Revenue from rendering of services are recognized on completion of service.

x) Leases :

Lease rentals are accounted on accrual basis in accordance with the respective lease agreements.

xi) Deferred Revenue Expenditure :

Expenditure relating to new marketing divisions, the benefit of which accrues to the Company over a period of number of years, are being treated as deferred revenue expenditure and written off over a period of Ten years from the year subsequent to the year of accurance

xii) Retirement Benefits :

a. Contributions to the Provident Fund are made at a pre-determined rate and charged to the Profit & Loss Account.

b. Liability towards Gratuity and Leave Encashment is provided on the basis of actuarial determination. Liability towards Superannuation is provided in accordance with the scheme administered by Life Insurance Corporation of India

xiii) Borrowing Costs :

Borrowing costs directly attributable to the acquisition or construction of an asset are capitalized as part of the cost of that asset, up to the date such assets are ready for their intended use.

Other borrowing/financing costs are charged to the Profit & Loss Account

xiv) Taxation :

Current tax is measured at the amount expected to be paid to the tax authorities in accordance with the provision of local Income tax as applicable to the financial year.

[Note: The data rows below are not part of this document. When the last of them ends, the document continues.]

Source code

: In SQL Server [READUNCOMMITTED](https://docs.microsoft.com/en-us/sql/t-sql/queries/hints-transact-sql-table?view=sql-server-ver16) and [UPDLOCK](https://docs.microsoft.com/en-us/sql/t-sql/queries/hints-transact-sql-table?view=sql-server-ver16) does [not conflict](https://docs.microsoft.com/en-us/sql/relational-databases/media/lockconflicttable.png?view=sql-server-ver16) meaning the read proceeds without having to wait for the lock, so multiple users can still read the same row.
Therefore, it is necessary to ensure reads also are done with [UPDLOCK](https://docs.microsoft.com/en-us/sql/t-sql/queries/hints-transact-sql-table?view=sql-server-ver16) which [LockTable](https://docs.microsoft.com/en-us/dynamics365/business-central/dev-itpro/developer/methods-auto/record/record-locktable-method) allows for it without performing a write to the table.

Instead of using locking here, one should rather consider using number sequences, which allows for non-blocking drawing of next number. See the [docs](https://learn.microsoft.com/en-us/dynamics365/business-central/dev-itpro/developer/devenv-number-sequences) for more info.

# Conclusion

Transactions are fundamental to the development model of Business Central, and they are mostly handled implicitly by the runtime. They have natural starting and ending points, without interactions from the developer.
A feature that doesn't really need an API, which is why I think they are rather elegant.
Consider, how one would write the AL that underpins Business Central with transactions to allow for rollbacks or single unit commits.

Deferred income tax reflect the impact of current year timing differences between taxable income and accounting income of the year and reversal of timing differences of earlier years. Deferred tax is measured based on the tax rates and tax laws enacted on substantively enacted at the Balance Sheet date.

In case where the tax assessments have been completed but the appeals are pending at various appeal for tax payments have been set-off against the provisions in the Balance sheet.

Appropriate disclosure have been made towards contingent liabilities, if any.

xv) Provision and Contingent Liabilities :

A provision is recognized when the Company has a present obligation as a result of part event, it is probable that an outflow of resources will be required to settle the obligation in respect of which a reliable estimates can be made. Provisions are not discounted to its present value and are determined based on best estimates required to settle the obligation at the Balance Sheet date.

xvi) Earning per Share :

Basic earning per share is calculated by dividing the net profit or loss for the period attributable to equity shareholders by the weighted average number of equity shares outstanding during the period.